[Start of Attachment]

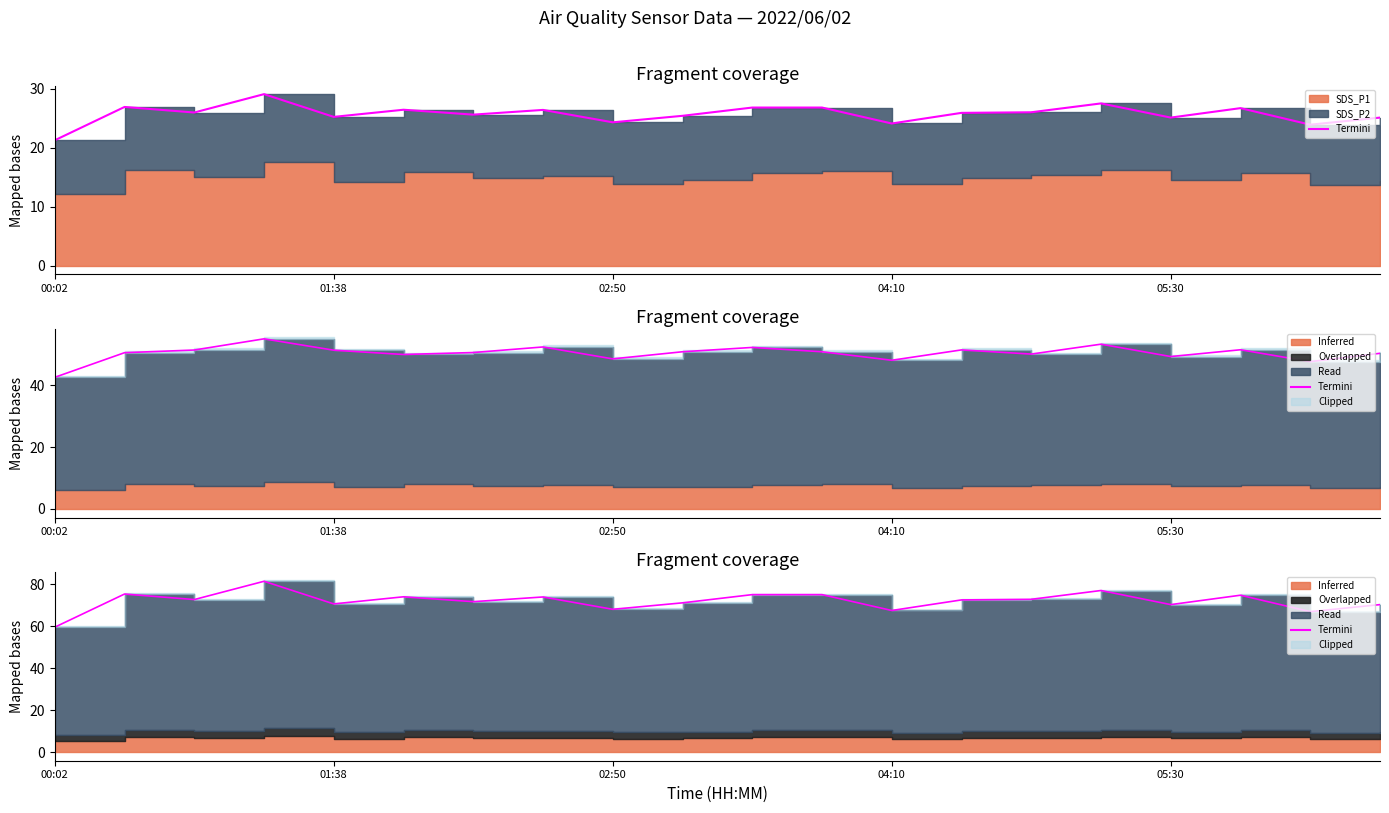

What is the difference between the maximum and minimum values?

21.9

[End of Attachment]
[Start of Attachment]

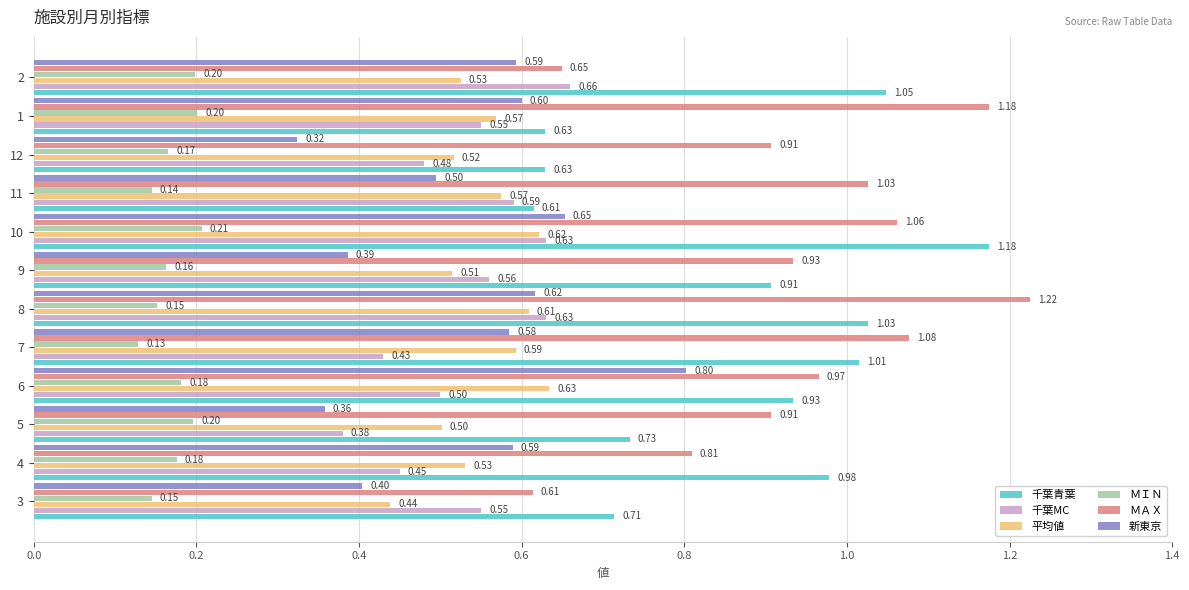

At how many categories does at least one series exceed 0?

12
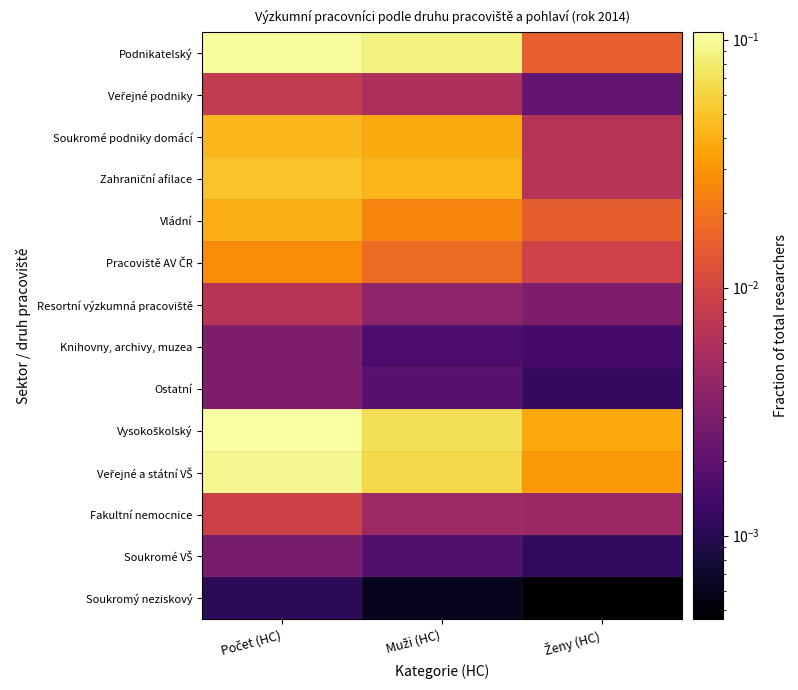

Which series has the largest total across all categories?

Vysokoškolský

[End of Attachment]

Copy the records word for word, from the line containing "At how many" through the line containing "Vysokoškolský", including both of those lines. Leave out the pictures.

At how many categories does at least one series exceed 0?

12

Which series has the largest total across all categories?

Vysokoškolský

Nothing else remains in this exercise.